_Problem to work on_
Please express every line of text in the records below as a JSON list of strings, one string per line, with blank lines and the pictures left out.

_Data records_
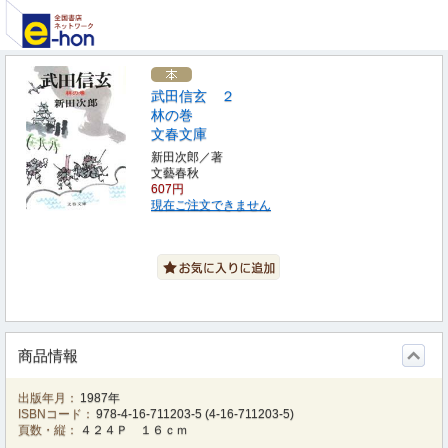
武田信玄 ２
林の巻
文春文庫
新田次郎／著
文藝春秋
607円
現在ご注文できません
商品情報
出版年月：
1987年
ISBNコード：
978-4-16-711203-5
(
4-16-711203-5
)
頁数・縦：
４２４Ｐ １６ｃｍ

_Answer below_
[
  "武田信玄 ２",
  "林の巻",
  "文春文庫",
  "新田次郎／著",
  "文藝春秋",
  "607円",
  "現在ご注文できません",
  "商品情報",
  "出版年月：",
  "1987年",
  "ISBNコード：",
  "978-4-16-711203-5",
  "(",
  "4-16-711203-5",
  ")",
  "頁数・縦：",
  "４２４Ｐ １６ｃｍ"
]